黒石病院の研修医2年目の工藤葵です。この度、8月1日から8月31日まで沢田内科医院で研修させていただきました。非常に有意義であり、おそらく普段とは全く異なるであろう診療を経験させていただけた研修となりました。
朝病棟回診から始まって、午前の外来は14時前後までかかり、午後は19時頃まで行っていました。外来の間に内視鏡検査もします。即ち非常に多忙です。先生方やスタッフの方々は非常にご多忙であったと思いますが、研修させていただいていた身としては、多くの患者さんを診ることができ、多くの症例を学ぶことができたため、忙しいに越したことはありませんでした。患者さんから得られる限られた情報から、診療科を問わずに多くの鑑別疾患を挙げることが必要でした。つい内科疾患ばかり考えがちだったので、視野を広げる練習になりました。

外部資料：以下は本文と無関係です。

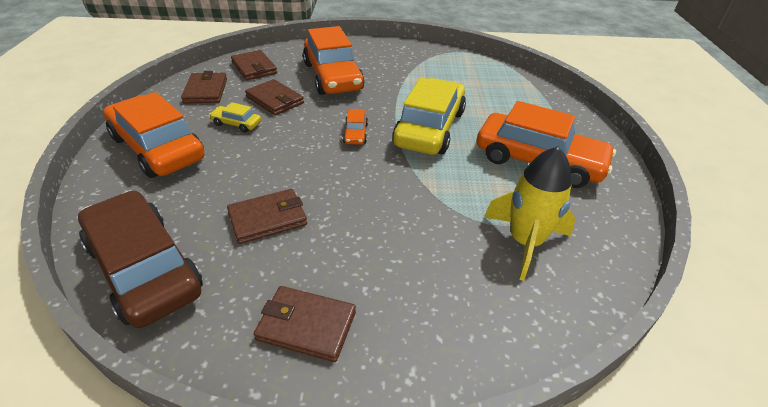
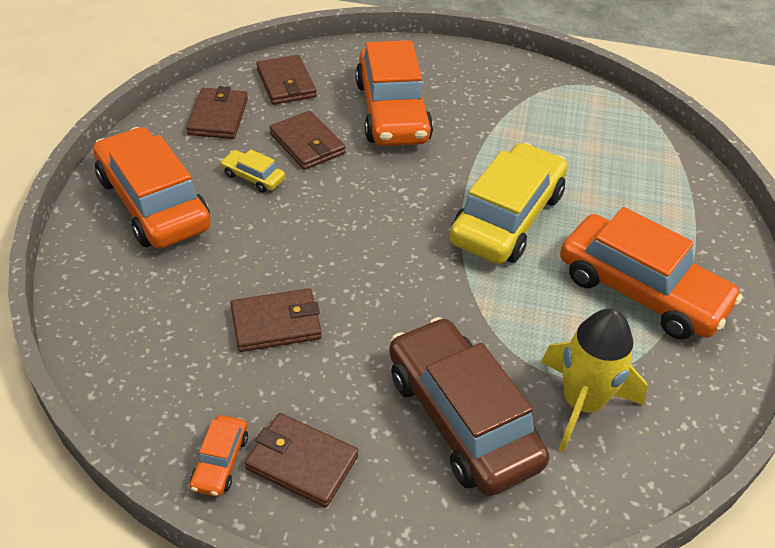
camera: 10 degrees right, 5 degrees up
(144, 268) = (134, 365): brown car -> brown car (462, 418)
(355, 134) = (405, 213): orange car -> orange car (220, 461)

沢田内科医院のような開業医の役割について、先生方が様々なことをお話ししてくださいました。その中で感銘を受けたものがあります。毎日何人か、検診で胃カメラや大腸カメラを受けに来る患者さんがいらっしゃいます。そういった患者さんに毎年受けてもらうことが大事で、それが開業医の役割であるとおっしゃっていました。だからカメラは出来る限り痛くしないようにしているそうです。実際、毎年受けている患者さんはあまり苦しそうにはしていませんでした。地域での役割を担うために自分の技術を磨いているということです。私も、日々の勉学が地域の利益になっていくと信じて、それをモチベーションに今後も鍛錬を積みたいと思いました。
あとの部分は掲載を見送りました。